Amazon.co.uk Review
Alyson Rudd has achieved what most aspiring women footballers can only dream about. Not content with simple adoration of Liverpool Football Club (and in particular Steve Heighway) she has mastered the game herself with the Leyton Orient Ladies, played in men's football matches and to top it all, become a football journalist and columnist for
The Times. Her novel
Astroturf Blonde celebrates all aspects of football and contains a mixture of vignettes, memories and reflections of her involvement in "a men's world". The overriding theme is her weekly football matches in Regent's Park. These consist of almost religious preparation and organisation and amusing descriptions of the various "stragglers" that patrol the park in search of a game and the summer-long battles for pitch space with the corporate softball teams. Rudd writes with the knowledge that her enthusiasm for the game may be regarded by others as near fanaticism, but she simply revels in taking a pair of boots with her whether she travels and in her collection of replica kits, such as "the ultimate shirt
a lovely rosy-red long-sleeved Liverpool shirt modelled on the 1965 strip." She comments on the different characters that women's football attracts as she reflects on her experiences training and playing.
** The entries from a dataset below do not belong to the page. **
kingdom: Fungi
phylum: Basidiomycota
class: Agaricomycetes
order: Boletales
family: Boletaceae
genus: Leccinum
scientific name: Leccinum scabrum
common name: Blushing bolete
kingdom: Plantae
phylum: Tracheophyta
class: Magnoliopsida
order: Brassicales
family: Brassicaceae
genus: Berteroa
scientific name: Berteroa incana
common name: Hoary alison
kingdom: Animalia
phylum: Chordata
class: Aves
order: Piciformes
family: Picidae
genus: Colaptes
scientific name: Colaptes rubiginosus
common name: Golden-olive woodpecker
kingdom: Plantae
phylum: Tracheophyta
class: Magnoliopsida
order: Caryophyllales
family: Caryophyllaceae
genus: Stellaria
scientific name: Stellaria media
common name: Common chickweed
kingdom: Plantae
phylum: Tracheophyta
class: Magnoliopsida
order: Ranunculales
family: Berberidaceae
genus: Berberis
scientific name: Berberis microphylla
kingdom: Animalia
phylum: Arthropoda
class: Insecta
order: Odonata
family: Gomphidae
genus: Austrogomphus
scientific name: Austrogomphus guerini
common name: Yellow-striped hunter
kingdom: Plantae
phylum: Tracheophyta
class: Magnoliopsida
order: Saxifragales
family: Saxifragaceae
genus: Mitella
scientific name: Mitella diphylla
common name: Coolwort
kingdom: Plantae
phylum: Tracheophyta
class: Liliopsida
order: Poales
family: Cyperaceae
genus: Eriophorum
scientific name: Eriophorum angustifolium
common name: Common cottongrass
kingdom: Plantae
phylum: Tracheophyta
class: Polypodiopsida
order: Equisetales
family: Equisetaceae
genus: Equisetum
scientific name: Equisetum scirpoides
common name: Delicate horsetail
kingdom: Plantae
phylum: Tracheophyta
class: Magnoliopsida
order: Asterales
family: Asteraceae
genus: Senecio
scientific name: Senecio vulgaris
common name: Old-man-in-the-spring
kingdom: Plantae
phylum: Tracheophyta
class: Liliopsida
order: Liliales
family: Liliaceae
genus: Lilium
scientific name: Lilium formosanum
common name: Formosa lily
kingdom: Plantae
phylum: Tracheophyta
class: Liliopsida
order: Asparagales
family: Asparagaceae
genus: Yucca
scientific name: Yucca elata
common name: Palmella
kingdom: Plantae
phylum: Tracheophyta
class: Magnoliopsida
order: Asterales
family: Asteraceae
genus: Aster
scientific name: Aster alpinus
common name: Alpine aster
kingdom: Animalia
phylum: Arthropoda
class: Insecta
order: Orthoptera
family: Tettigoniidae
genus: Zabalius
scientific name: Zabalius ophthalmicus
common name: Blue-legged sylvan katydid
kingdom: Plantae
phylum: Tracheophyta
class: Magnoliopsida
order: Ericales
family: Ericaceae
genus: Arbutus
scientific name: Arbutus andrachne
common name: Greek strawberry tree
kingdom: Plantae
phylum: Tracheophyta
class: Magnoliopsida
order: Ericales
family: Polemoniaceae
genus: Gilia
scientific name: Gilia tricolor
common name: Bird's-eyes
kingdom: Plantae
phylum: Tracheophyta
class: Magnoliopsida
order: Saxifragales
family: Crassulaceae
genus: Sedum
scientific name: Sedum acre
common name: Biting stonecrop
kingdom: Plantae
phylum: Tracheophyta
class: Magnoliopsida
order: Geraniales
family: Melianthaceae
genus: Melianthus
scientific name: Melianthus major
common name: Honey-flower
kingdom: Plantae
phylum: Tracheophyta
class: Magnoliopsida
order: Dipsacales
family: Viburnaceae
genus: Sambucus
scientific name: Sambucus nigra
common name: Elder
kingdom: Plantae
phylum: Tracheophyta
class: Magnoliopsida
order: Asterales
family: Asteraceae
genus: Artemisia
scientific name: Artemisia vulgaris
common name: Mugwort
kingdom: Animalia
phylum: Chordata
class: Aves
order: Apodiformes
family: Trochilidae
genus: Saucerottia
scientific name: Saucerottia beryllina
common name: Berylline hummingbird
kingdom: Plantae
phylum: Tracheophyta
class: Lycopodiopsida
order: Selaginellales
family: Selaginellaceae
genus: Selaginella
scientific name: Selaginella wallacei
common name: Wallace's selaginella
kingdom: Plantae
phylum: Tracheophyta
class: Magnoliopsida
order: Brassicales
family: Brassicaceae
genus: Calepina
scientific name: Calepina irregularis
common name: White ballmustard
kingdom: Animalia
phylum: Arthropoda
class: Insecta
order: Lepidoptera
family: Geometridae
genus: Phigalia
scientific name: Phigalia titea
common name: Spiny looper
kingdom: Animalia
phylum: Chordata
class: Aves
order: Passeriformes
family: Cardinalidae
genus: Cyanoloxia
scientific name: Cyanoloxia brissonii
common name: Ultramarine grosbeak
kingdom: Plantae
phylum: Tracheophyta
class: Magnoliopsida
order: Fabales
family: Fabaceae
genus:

Though the end of the book sees her begin to admit that she will have to live her playing career through her toddler instead, she will never lose the passion for "mimicking a soaring eagle" in her post-goal celebrations and feeling "an undiluted indefinable blast of happiness" to be involved in football. --
Alison Taylor
Product Description
An account of the weird and wonderful characters who are drawn to park football - with the twist that both the opposition and the author's own team have to get used to a woman on the pitch. Alyson Rudd reveals what attracted her to the game, and explains why she left the women's game for the men's.